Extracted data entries

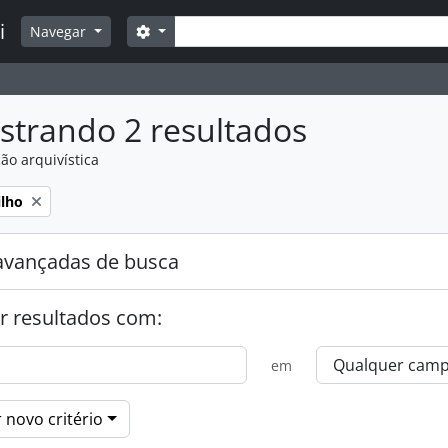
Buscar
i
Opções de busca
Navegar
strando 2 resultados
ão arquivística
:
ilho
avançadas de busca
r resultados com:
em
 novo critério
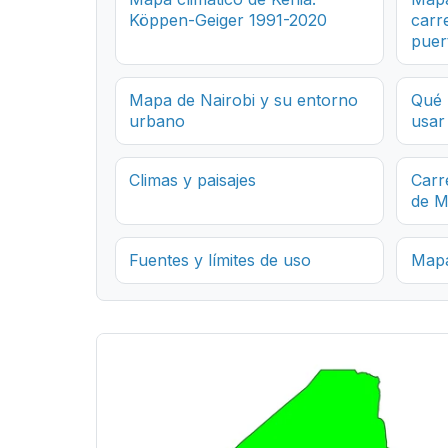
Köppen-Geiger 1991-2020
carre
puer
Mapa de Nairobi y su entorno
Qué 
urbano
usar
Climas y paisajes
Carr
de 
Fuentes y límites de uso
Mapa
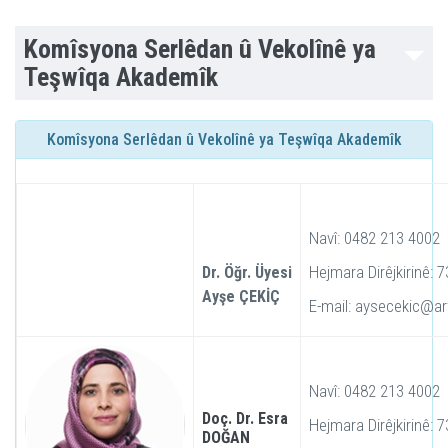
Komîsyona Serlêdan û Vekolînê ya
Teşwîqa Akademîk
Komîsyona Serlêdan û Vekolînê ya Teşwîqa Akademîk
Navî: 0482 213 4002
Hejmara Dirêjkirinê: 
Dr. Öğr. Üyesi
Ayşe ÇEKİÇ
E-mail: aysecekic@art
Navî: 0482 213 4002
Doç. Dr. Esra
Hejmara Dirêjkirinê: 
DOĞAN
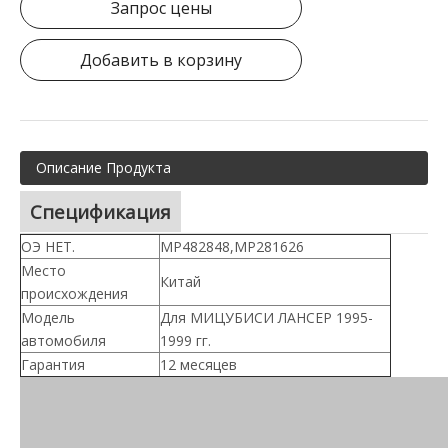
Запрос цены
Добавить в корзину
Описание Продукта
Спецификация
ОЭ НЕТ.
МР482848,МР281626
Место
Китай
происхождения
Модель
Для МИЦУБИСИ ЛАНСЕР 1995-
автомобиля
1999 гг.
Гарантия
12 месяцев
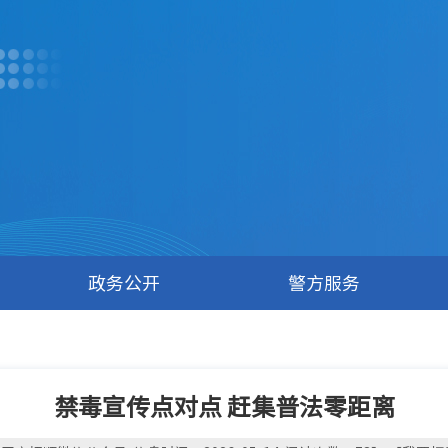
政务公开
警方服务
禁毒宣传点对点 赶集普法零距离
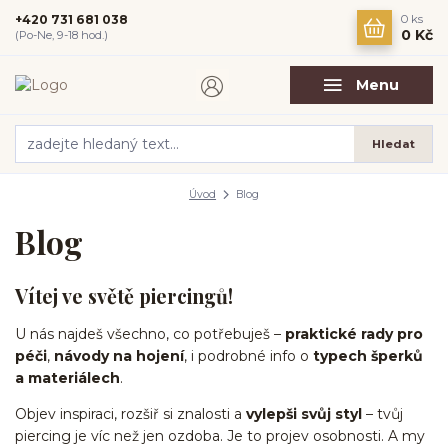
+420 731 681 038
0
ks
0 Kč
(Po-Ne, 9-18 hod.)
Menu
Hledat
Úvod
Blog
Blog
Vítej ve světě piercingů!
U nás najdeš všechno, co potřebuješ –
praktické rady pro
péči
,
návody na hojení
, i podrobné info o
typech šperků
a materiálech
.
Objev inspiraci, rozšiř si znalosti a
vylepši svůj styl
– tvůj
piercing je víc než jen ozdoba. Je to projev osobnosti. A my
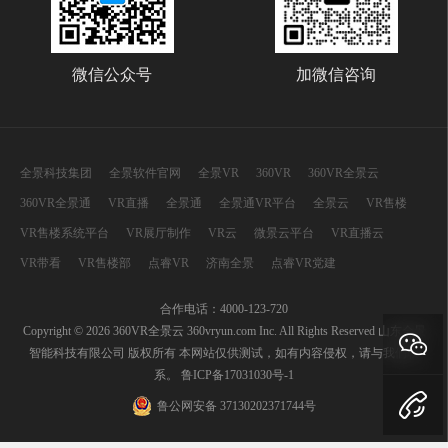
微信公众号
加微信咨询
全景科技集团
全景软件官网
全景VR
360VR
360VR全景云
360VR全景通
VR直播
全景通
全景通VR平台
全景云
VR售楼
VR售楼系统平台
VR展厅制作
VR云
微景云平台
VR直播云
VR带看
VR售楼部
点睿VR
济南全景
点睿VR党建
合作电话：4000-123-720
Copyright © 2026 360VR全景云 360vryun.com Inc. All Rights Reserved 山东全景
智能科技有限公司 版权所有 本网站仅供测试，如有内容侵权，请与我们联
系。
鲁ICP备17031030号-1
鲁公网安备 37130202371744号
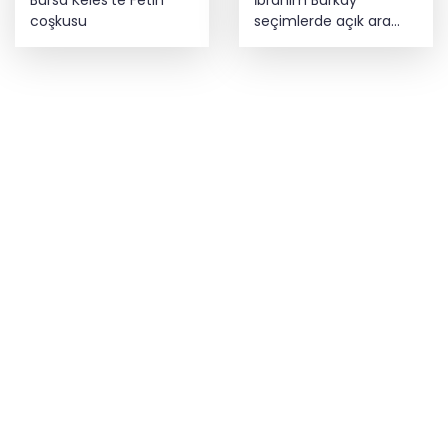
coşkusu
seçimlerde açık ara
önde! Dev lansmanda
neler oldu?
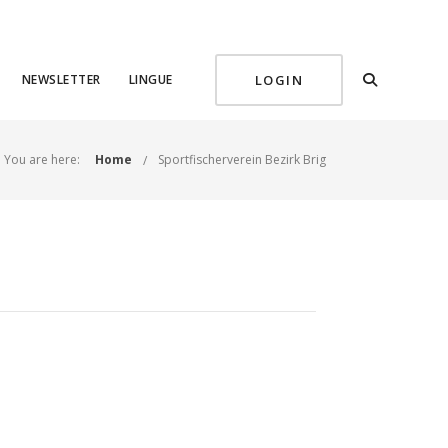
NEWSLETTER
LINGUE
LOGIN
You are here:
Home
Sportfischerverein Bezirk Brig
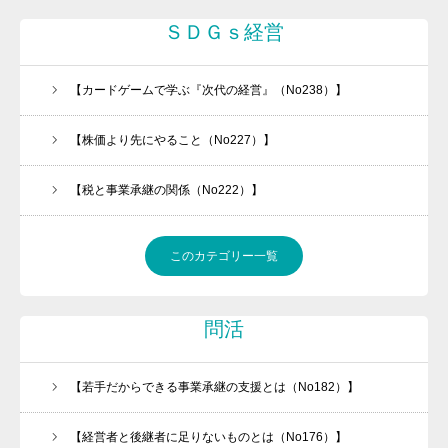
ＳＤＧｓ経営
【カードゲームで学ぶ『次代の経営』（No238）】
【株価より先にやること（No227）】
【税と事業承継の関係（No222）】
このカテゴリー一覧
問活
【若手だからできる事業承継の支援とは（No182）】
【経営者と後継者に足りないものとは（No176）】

YOUR INSTRUCTIONS -> Every entry must be transcribed exactly. Pictures do not belong in the copy.

SOLUTION TO THIS PROBLEM ->
Buscar
i
Opções de busca
Navegar
strando 2 resultados
ão arquivística
:
ilho
avançadas de busca
r resultados com:
em
 novo critério
Köppen-Geiger 1991-2020
carre
puer
Mapa de Nairobi y su entorno
Qué 
urbano
usar
Climas y paisajes
Carr
de 
Fuentes y límites de uso
Mapa
Komîsyona Serlêdan û Vekolînê ya
Teşwîqa Akademîk
Komîsyona Serlêdan û Vekolînê ya Teşwîqa Akademîk
Navî: 0482 213 4002
Hejmara Dirêjkirinê: 
Dr. Öğr. Üyesi
Ayşe ÇEKİÇ
E-mail: aysecekic@art
Navî: 0482 213 4002
Doç. Dr. Esra
Hejmara Dirêjkirinê: 
DOĞAN
Запрос цены
Добавить в корзину
Описание Продукта
Спецификация
ОЭ НЕТ.
МР482848,МР281626
Место
Китай
происхождения
Модель
Для МИЦУБИСИ ЛАНСЕР 1995-
автомобиля
1999 гг.
Гарантия
12 месяцев
政务公开
警方服务
禁毒宣传点对点 赶集普法零距离
+420 731 681 038
0
ks
0 Kč
(Po-Ne, 9-18 hod.)
Menu
Hledat
Úvod
Blog
Blog
Vítej ve světě piercingů!
U nás najdeš všechno, co potřebuješ –
praktické rady pro
péči
,
návody na hojení
, i podrobné info o
typech šperků
a materiálech
.
Objev inspiraci, rozšiř si znalosti a
vylepši svůj styl
– tvůj
piercing je víc než jen ozdoba. Je to projev osobnosti. A my
微信公众号
加微信咨询
全景科技集团
全景软件官网
全景VR
360VR
360VR全景云
360VR全景通
VR直播
全景通
全景通VR平台
全景云
VR售楼
VR售楼系统平台
VR展厅制作
VR云
微景云平台
VR直播云
VR带看
VR售楼部
点睿VR
济南全景
点睿VR党建
合作电话：4000-123-720
Copyright © 2026 360VR全景云 360vryun.com Inc. All Rights Reserved 山东全景
智能科技有限公司 版权所有 本网站仅供测试，如有内容侵权，请与我们联
系。
鲁ICP备17031030号-1
鲁公网安备 37130202371744号
coşkusu
seçimlerde açık ara
önde! Dev lansmanda
neler oldu?
NEWSLETTER
LINGUE
LOGIN
You are here:
Home
Sportfischerverein Bezirk Brig
ＳＤＧｓ経営
【カードゲームで学ぶ『次代の経営』（No238）】
【株価より先にやること（No227）】
【税と事業承継の関係（No222）】
このカテゴリー一覧
問活
【若手だからできる事業承継の支援とは（No182）】
【経営者と後継者に足りないものとは（No176）】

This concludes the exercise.